Une étude menée par l’équipe de cardiologie interventionnelle de l’hôpital Henri-Mondor (AP-HP) sur des patients de plus de 18 ans montre que le jeûne, supérieur à six heures pour les aliments solides et deux heures pour les liquides, ne serait pas nécessaire pour les interventions coronariennes percutanées. L’équipe a évalué la non-infériorité « d’une stratégie d’alimentation libre » par rapport au jeûne, et a conclu à sa sécurité et son confort pour le patient. Pour le Dr Madjid Boukantar, premier auteur de l’étude et cardiologue interventionnel à Henri Mondor, cette étude fournit un levier supplémentaire pour la « simplification des procédures ». « Nous avons montré que la stratégie d’alimentation libre avec une intervention coronaire percutanée augmente le confort des patients sans risque, et libère du temps médical, paramédical et administratif », explique le cardiologue au Quotidien. Ces résultats sont publiés dans la revue JACC Cardiovascular interventions.
Le jeûne est habituellement indiqué dans les interventions coronaires percutanées, par reproduction des pratiques d’usage de l’anesthésie générale, pour réduire le risque d’inhalation en cas de complications graves nécessitant une intubation. Il fait l’objet de recommandations de la Société d’angiographie et d’interventions cardiovasculaires (2021) bien que les preuves scientifiques manquent. De plus, les complications nécessitant une réanimation restent exceptionnelles (incidence de 0,15-0,4 % pour les chirurgies cardiaques d’urgence et de 1 % pour les arrêts cardiaques).
8,2 % d’événements indésirables sans jeûne contre 9,9 %
Cet essai prospectif de non-infériorité monocentrique a inclus 739 patients randomisés, soit dans un bras « à jeun » qui jeûnait au moins 6 heures avant la procédure (n = 379), soit dans un bras « non à jeun » qui pouvait librement manger et boire (n = 376). Les patients subissaient tous une intervention coronaire percutanée dont 697 étaient électives et 42 semi-urgentes ; 517 étaient des coronarographies et 222, des angioplasties, parfois complexes ou à haut risque. Les procédures d’urgence ont été exclues.

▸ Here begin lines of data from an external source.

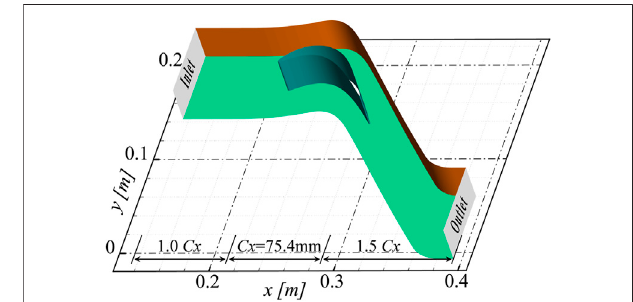
FIGURE 2 | Schematic of the computational domain.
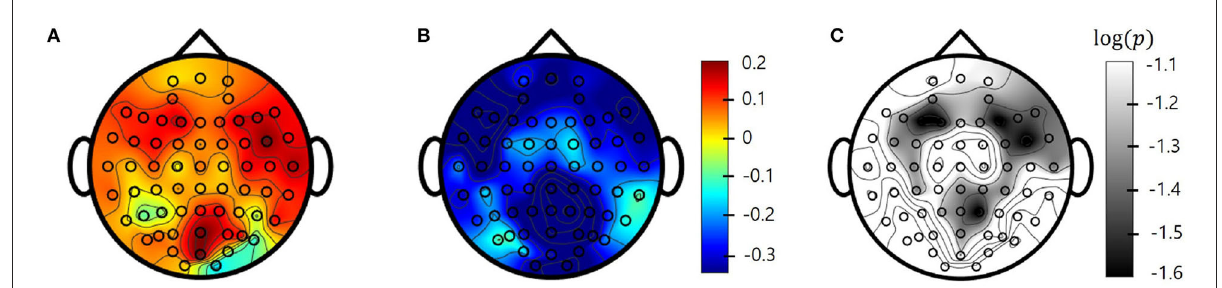
FIGURE2 Topographies of beta band averaged power spectral density (PSD) change (pre-post) rates in (A) responders and (B) non-responders. (C) log-scaled adjusted p -values (corrected) from false discovery rate (FDR) obtained from two-sample t -tests also in Beta band. Values between electrodes are interpolated.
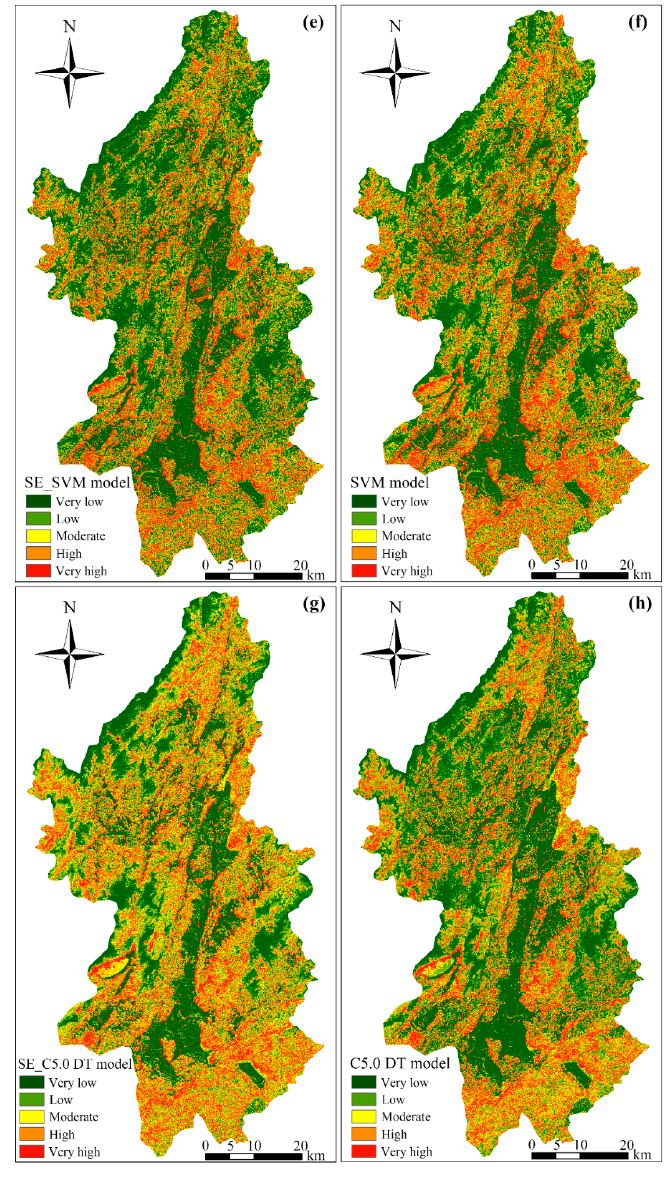
Figure 6. LSMs of each model with 60 m grid resolutions: ( a ) SE_MLP model; ( b ) MLP model; ( c ) SE_LR model; ( d ) LR model; ( e ) SE_SVM model; ( f ) SVM model; ( g ) SE_C 5.0 DT model; ( h ) C 5.0 DT model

Le critère de jugement principal était un critère composite associant malaise vagal, hypoglycémie (≤ 0,7 g/L) et nausées/vomissements isolés ; et les critères secondaires étaient la néphropathie induite par les produits de contraste et la satisfaction des patients. Ainsi, 8,2 % des patients non à jeun ont été sujets à l’un des composants du critère principal, contre 9,9 % chez les patients à jeun. Avec une marge de non-infériorité définie à 4 %, les auteurs ont conclu à l’absence de différence significative entre les deux bras. Le temps moyen de jeûne dans le groupe « à jeun » était de 15 heures, et de 3 heures dans le groupe « non à jeun ». Concernant les critères secondaires, les taux de néphropathie induite étaient similaires dans les deux groupes, tout comme la satisfaction concernant la procédure et la douleur perçue. Aucun événement indésirable relatif à la nourriture n’a été retrouvé.

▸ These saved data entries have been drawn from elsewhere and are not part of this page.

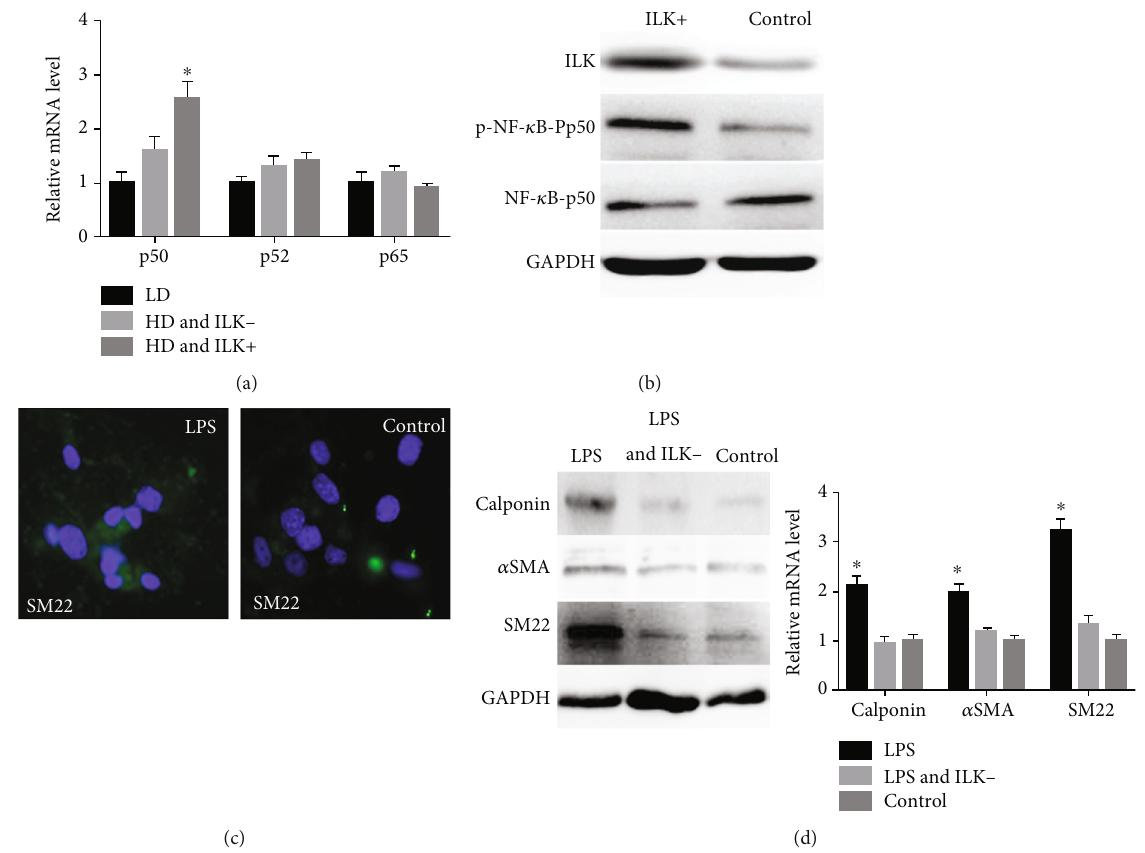
Figure 4: (a – d) The NF- κ B signaling pathway involved in the ILK stimulated di ff erentiation of USCs to SMCs. qRT-PCR detected the mRNA expression levels of NF- κ B p50, NF- κ B p52, and NF- κ B p65 in low density (LD) and high density (HD) (a). Protein levels of ILK, p-NF- κ B p65, and NF- κ B p65 in USCs with LPTP (ILK+) and control USCs were detected using Western blot analysis (b). Lipopolysaccharide (LPS), a component of Gram-negative bacteria, which is used to activate the NF- κ B pathway of USCs, immunostaining for SM22 in USCs with LPS and control USCs (c). The expression of SMC-speci fi c markers (calponin, aSMA, SM22) in USCs with the e ff ects of NF- κ B activator LPS, LPS, and knocking down ILK (ILK-), or nothing, were detected by Western blot and qRT-PCR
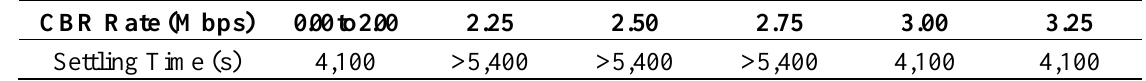
Figure 10. Total energy consumption (modified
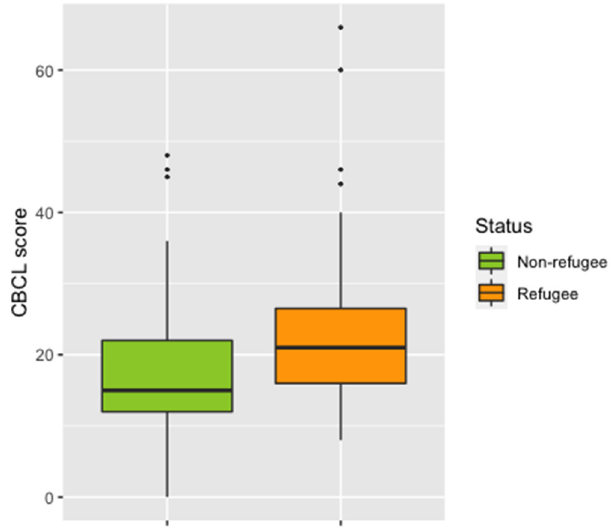
Figure 1. Distribution of refugee and non-refugee children’s scores to the Child Behavior CheckList (CBCL).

Des avantages pour les patients comme pour le personnel soignant
Outre la sécurité, c’est en termes de « confort » que cette étude ouvre de nouvelles perspectives pour le patient. En effet, les patients non à jeun ont rapporté qu’ils ressentaient moins la faim et la soif le jour de l'examen et ont émis le souhait, pour 79 % d’entre eux, de ne pas être à jeun en cas de nouvelle intervention coronarienne.
« À l’hôpital Henri Mondor, nous sommes dans une démarche de simplification et d’amélioration du parcours patient. Nous essayons de leur permettre plus d’autonomie et de confort, et cette étude s’inscrit parfaitement dans cette optique », commente le Dr Boukantar. De plus, les auteurs rapportent des bénéfices également pour le personnel soignant du fait d’un allégement de la logistique relative à la prescription médicale de la mise à jeun et à l’attribution des repas. « Cela va aussi nous permettre de maintenir les rendez-vous que nous annulions du fait d’un non-respect du jeûne », se réjouit-il.